Should people be worried about the growth of ‘social engineering’?
Social engineering is extremely targeted and sees fraudsters manipulating often vulnerable people over a long time
Slowly, through a combination of fake emails, phone calls, texts messages or online posts, the victims are tricked into sharing confidential information
Most of cyber crimes have evolved from the profoundly stupid to the seductively convincing in recent years.
Largely illiterate and scarcely credible emails purported to be from the widows of sub-Saharan dictators with suitcases of blood diamonds to dispose of have been replaced by subtle correspondence known as “social engineering”.
The scams are worthy of the dystopian name. Social engineering is extremely targeted, and sees fraudsters manipulating frequently vulnerable people over a long period. Slowly, through a combination of fake emails, phone calls, texts messages or online posts, the victims are tricked into sharing confidential information.
Because the attack is complex and personalised, it can be very difficult to spot a scam before it is too late.
Interpol has described social engineering fraud as one of the major trends to emerge in recent years. It is not difficult to see why. Reported worldwide losses as a result of social engineering doubled last year to almost €1 billion. Yet t with many victims too embarrassed to report such crimes, the likelihood is the losses are much higher.
A major advertising campaign by Get Safe Online has just been launched in Britain and the North warning of the dangers of such scams. The organisation’s chief executive, Tony Neate, has warned that social engineering is becoming “more targeted and personal”.
But that’s not all. “What’s worrying, however, is the complex nature of these scams and how they tap perfectly into feelings that make us panic – if we get an email purporting to come from someone we trust [such as our bank] about something that is emotive to us all [money] and then demand that we act urgently, it’s almost like the perfect storm.”

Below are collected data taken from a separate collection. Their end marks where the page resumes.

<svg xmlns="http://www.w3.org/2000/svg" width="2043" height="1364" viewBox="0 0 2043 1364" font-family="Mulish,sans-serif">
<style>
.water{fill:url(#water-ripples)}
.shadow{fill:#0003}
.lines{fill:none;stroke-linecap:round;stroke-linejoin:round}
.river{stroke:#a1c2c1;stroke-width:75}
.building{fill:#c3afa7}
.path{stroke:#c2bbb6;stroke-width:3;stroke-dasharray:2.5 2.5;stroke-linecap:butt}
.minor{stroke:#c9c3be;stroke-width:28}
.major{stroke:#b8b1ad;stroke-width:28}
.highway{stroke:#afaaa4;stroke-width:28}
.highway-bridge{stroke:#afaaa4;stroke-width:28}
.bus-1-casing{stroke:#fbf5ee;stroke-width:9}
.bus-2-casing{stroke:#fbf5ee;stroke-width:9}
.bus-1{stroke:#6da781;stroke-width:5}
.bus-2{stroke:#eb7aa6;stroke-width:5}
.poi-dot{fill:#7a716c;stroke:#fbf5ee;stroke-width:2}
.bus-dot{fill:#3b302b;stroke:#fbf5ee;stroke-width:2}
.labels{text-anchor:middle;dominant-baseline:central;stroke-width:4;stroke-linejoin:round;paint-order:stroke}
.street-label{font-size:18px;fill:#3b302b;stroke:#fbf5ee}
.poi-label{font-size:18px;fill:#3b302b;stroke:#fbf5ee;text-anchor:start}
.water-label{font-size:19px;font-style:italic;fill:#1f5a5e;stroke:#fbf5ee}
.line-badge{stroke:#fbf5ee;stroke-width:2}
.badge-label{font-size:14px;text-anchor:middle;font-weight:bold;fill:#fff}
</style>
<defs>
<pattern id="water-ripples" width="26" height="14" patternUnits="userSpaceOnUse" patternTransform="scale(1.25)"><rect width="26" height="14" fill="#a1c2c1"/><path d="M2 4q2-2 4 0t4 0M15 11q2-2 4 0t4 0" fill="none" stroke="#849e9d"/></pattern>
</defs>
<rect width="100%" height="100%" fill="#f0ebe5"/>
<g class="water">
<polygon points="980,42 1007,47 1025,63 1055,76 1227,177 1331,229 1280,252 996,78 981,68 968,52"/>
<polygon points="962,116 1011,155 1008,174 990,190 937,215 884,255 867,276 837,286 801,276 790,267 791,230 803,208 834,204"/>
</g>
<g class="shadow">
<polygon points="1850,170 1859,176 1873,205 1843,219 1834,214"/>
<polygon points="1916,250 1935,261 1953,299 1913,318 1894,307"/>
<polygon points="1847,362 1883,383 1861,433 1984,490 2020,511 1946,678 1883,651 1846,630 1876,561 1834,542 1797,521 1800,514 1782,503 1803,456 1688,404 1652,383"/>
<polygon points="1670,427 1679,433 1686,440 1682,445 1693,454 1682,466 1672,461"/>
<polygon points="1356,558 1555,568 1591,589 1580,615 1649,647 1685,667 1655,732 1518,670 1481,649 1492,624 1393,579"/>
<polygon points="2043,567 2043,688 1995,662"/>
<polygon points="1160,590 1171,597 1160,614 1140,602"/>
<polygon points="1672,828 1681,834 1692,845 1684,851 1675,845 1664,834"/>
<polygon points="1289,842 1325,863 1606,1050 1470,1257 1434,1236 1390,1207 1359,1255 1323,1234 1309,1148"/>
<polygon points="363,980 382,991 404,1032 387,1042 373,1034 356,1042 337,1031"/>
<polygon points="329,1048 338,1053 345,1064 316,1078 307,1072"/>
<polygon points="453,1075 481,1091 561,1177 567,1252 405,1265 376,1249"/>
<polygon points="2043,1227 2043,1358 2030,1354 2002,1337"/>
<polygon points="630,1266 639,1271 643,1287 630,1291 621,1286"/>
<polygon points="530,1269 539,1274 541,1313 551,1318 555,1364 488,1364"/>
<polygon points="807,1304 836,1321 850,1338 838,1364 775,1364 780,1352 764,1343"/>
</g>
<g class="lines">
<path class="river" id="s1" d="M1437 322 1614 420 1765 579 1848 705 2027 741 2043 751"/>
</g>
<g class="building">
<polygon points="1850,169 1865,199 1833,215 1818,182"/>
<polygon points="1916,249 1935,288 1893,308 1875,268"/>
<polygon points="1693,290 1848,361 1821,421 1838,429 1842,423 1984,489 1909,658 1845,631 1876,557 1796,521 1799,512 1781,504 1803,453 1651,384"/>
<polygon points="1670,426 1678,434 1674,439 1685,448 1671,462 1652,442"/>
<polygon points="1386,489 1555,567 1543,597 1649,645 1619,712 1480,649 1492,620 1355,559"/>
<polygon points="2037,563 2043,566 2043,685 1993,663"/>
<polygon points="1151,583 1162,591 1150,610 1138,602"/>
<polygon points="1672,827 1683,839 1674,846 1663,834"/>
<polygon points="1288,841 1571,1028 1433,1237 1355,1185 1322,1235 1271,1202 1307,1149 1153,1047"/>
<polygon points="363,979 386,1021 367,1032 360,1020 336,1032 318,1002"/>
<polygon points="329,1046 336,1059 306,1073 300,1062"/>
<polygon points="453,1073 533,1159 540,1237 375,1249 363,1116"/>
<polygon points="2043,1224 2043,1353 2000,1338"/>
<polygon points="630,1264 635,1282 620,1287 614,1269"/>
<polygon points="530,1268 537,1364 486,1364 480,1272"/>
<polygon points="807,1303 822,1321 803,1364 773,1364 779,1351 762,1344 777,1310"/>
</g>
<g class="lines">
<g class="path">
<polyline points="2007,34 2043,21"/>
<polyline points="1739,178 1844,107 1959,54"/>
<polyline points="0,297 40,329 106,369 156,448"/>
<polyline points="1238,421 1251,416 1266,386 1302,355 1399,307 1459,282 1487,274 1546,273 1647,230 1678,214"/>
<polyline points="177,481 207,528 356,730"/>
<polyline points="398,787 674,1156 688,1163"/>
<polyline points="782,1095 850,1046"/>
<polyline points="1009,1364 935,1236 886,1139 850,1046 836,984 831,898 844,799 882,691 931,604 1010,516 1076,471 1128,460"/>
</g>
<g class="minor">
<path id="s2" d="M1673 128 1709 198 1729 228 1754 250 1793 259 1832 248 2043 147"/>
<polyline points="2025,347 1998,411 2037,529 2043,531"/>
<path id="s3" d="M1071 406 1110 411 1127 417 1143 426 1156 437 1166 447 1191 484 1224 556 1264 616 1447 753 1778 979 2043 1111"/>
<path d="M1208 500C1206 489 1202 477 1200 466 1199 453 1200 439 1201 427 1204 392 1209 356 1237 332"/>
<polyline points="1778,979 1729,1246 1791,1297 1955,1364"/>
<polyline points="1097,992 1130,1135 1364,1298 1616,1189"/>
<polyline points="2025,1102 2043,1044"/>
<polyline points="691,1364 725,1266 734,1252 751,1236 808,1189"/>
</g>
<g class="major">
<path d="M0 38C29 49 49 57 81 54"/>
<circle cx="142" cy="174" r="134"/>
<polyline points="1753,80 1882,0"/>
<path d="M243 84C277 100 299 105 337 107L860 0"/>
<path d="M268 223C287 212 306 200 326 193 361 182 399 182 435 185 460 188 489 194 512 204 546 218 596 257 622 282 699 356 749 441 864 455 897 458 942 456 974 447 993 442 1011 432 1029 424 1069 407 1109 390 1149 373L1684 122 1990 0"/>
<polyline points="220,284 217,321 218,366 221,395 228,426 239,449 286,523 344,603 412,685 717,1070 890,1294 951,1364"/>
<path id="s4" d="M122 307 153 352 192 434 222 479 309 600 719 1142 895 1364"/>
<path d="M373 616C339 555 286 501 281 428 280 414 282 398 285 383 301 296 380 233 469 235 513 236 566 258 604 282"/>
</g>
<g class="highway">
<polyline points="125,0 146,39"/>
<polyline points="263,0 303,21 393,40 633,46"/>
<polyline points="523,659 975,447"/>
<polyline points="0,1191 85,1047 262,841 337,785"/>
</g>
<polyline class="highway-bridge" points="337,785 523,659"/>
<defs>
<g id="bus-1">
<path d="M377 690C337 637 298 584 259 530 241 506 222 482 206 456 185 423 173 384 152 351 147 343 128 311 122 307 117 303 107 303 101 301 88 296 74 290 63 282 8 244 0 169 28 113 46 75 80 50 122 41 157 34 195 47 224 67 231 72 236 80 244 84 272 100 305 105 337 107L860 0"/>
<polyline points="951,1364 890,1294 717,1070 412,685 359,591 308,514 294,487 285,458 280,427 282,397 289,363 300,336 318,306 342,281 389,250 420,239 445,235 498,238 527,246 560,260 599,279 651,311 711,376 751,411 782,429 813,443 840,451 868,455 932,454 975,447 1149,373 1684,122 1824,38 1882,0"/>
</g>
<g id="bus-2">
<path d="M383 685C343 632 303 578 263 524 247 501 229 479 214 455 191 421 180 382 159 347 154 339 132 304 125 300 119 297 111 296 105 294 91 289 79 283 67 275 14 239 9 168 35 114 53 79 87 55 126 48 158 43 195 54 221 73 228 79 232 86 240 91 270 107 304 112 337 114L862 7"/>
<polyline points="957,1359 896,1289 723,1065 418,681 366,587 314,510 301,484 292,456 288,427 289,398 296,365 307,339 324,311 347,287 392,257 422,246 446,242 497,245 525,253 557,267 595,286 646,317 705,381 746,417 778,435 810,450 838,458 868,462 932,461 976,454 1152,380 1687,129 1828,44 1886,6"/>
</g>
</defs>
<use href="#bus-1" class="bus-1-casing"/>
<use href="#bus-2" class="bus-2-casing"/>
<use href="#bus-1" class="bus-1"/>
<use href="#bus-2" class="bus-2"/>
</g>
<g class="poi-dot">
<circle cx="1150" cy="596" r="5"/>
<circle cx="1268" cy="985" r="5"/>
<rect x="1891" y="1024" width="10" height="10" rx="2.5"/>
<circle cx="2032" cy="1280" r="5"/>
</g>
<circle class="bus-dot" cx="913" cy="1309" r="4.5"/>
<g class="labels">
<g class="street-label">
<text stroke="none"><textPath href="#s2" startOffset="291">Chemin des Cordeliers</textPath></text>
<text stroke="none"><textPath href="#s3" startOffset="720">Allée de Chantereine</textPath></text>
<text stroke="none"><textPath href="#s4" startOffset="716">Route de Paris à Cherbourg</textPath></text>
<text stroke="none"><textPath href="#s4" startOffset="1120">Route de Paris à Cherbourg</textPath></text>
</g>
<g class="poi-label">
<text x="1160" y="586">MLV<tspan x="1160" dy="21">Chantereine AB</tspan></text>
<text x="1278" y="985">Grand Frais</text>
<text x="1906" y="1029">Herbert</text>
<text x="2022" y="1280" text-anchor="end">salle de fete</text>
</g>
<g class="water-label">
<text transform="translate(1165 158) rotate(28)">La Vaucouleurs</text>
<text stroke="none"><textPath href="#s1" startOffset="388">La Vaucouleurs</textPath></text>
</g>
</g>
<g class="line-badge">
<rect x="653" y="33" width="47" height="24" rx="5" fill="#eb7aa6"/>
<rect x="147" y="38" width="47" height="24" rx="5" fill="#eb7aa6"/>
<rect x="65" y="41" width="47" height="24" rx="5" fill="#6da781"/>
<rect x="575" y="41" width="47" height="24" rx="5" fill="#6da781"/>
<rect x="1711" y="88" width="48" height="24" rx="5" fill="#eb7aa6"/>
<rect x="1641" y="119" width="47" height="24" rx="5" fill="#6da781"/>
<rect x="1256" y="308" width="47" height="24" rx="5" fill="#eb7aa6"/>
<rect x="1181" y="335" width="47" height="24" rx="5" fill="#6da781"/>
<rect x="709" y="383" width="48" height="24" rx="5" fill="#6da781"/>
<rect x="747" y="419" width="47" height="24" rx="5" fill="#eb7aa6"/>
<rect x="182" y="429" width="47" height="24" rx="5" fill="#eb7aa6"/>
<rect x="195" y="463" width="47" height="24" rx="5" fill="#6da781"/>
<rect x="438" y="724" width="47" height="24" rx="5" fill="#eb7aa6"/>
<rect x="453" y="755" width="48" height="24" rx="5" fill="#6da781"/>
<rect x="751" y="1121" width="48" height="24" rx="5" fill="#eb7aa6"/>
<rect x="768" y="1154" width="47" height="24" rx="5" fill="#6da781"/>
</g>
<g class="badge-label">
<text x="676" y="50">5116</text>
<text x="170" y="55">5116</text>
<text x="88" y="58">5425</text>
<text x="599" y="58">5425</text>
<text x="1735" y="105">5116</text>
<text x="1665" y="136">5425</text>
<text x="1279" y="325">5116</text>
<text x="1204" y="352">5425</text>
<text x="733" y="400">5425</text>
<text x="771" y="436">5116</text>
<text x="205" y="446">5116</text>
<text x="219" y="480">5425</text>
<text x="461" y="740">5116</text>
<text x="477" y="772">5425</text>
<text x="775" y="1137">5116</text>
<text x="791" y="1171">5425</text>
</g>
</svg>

It is not just individuals who are vulnerable. Some 70 per cent of cyber attacks directed at businesses now use social engineering methods. Rather than targeting computer systems – which can have robust security measures – criminals target people who are often more lax than the machines they use. Fraudsters send legitimate-looking emails to employees supposedly from their managers. They may contain links to shadowy websites or requests to transfer money. Fearful of incurring the wrath of their bosses, employees act fast. And when people under duress act fast, they make mistakes– mistakes criminals are waiting to capitalise on.